A model depicting interactions of putative nutrient and energy signaling components. The blue components are part of a network that, upon sensing nutrient and/or energy deficiency, restricts growth and promotes nutrient remobilization, survival and tolerance to stress. The pink components form a hypothetical antagonistic network that couples nutrient and/or energy availability with growth. In response to energy deprivation, SnRK1 orchestrates an energy-saving program through direct enzyme regulation and through extensive transcriptional reprogramming that involves at least the S-group bZIP (basic leucine zipper) transcription factors (TFs) [2]. SnRK1 response is blocked by sugars, partly through the product of hexokinase (HXK) activity, glucose-6-phosphate (G6P) [63]. In addition to its catalytic role, HXK1 has a distinct signaling function in the nucleus, where it regulates the expression of photosynthetic genes, among others [71,72]. HXK might act in a cooperative manner with the TOR (target of rapamycin) PK (protein kinase) in the growth-promoting network.

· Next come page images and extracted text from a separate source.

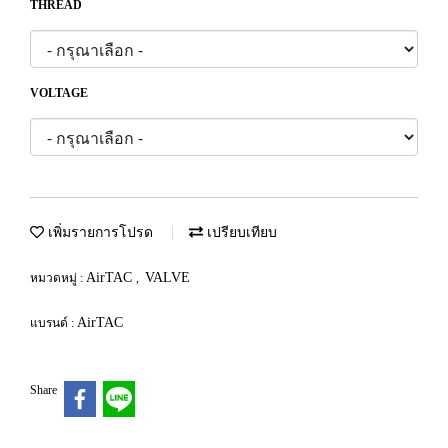
THREAD
VOLTAGE
เพิ่มรายการโปรด
เปรียบเทียบ
AirTAC
VALVE
หมวดหมู่ :
,
AirTAC
แบรนด์ :
Share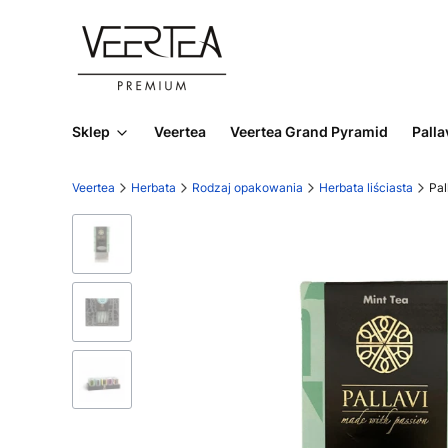
Sklep
Veertea
Veertea Grand Pyramid
Palla
Veertea
Herbata
Rodzaj opakowania
Herbata liściasta
Pal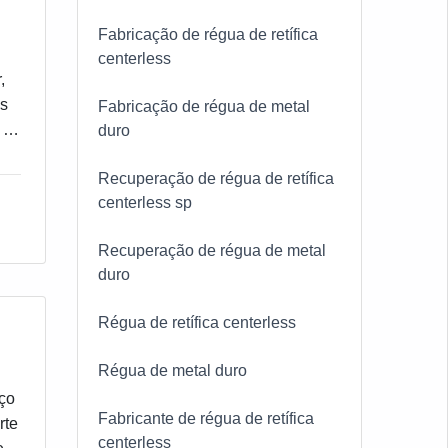
Fabricação de régua de retífica
centerless
,
os
Fabricação de régua de metal
 e
duro
Recuperação de régua de retífica
centerless sp
Recuperação de régua de metal
duro
Régua de retífica centerless
Régua de metal duro
Aço
Fabricante de régua de retífica
rte
centerless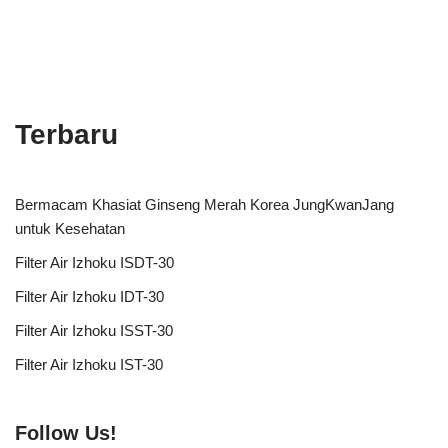
Terbaru
Bermacam Khasiat Ginseng Merah Korea JungKwanJang
untuk Kesehatan
Filter Air Izhoku ISDT-30
Filter Air Izhoku IDT-30
Filter Air Izhoku ISST-30
Filter Air Izhoku IST-30
Follow Us!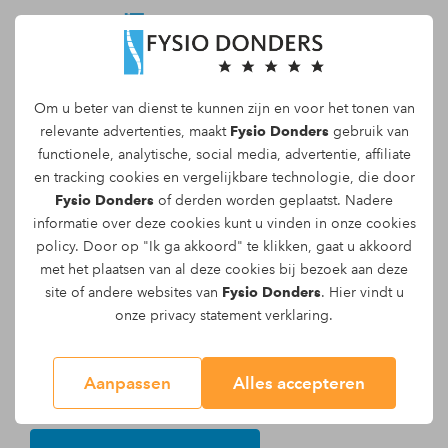
Om u beter van dienst te kunnen zijn en voor het tonen van
Maak een afspraak
relevante advertenties, maakt
Fysio Donders
gebruik van
functionele, analytische, social media, advertentie, affiliate
en tracking
cookies
en vergelijkbare technologie, die door
Fysio Donders
of derden worden geplaatst. Nadere
informatie over deze cookies kunt u vinden in onze
cookies
Stephanie Leenders
policy
. Door op "Ik ga akkoord" te klikken, gaat u akkoord
met het plaatsen van al deze cookies bij bezoek aan deze
Ergotherapeut
site of andere websites van
Fysio Donders
. Hier vindt u
Mijn naam is Stephanie Leenders en ik ben
onze
privacy statement
verklaring.
ergotherapeut. Ik ben gespecialiseerd in COVID,
ouderen en valpreventie.
Aanpassen
Alles accepteren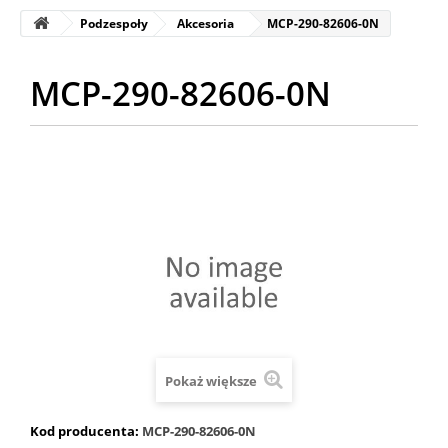
Podzespoły
Akcesoria
MCP-290-82606-0N
MCP-290-82606-0N
Pokaż większe
Kod producenta:
MCP-290-82606-0N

As in mammals [75], nutritional information might be conveyed to plant TOR through the PI3K/VPS34 protein [78]. In nutrient-rich conditions, mTOR (mammalian TOR) promotes growth partly through regulation of the translational machinery [79] and blocks the translation-inhibitory pathway mediated by the amino-acid-deficiency-sensing GCN2 PK. Similar functions seem to apply to the plant TOR [76,77] and to some extent to GCN2 [81,82]. Plants could have evolved unique modes of interplay between the SnRK1 and TOR pathways. A scenario is proposed where various growth-promoting and growth-limiting pathways interact to regulate metabolism, stress tolerance and development in response to the environment and nutrient availability. Solid lines denote proven connections in plants, whereas broken lines represent connections described for other organisms that might or might not exist in plants.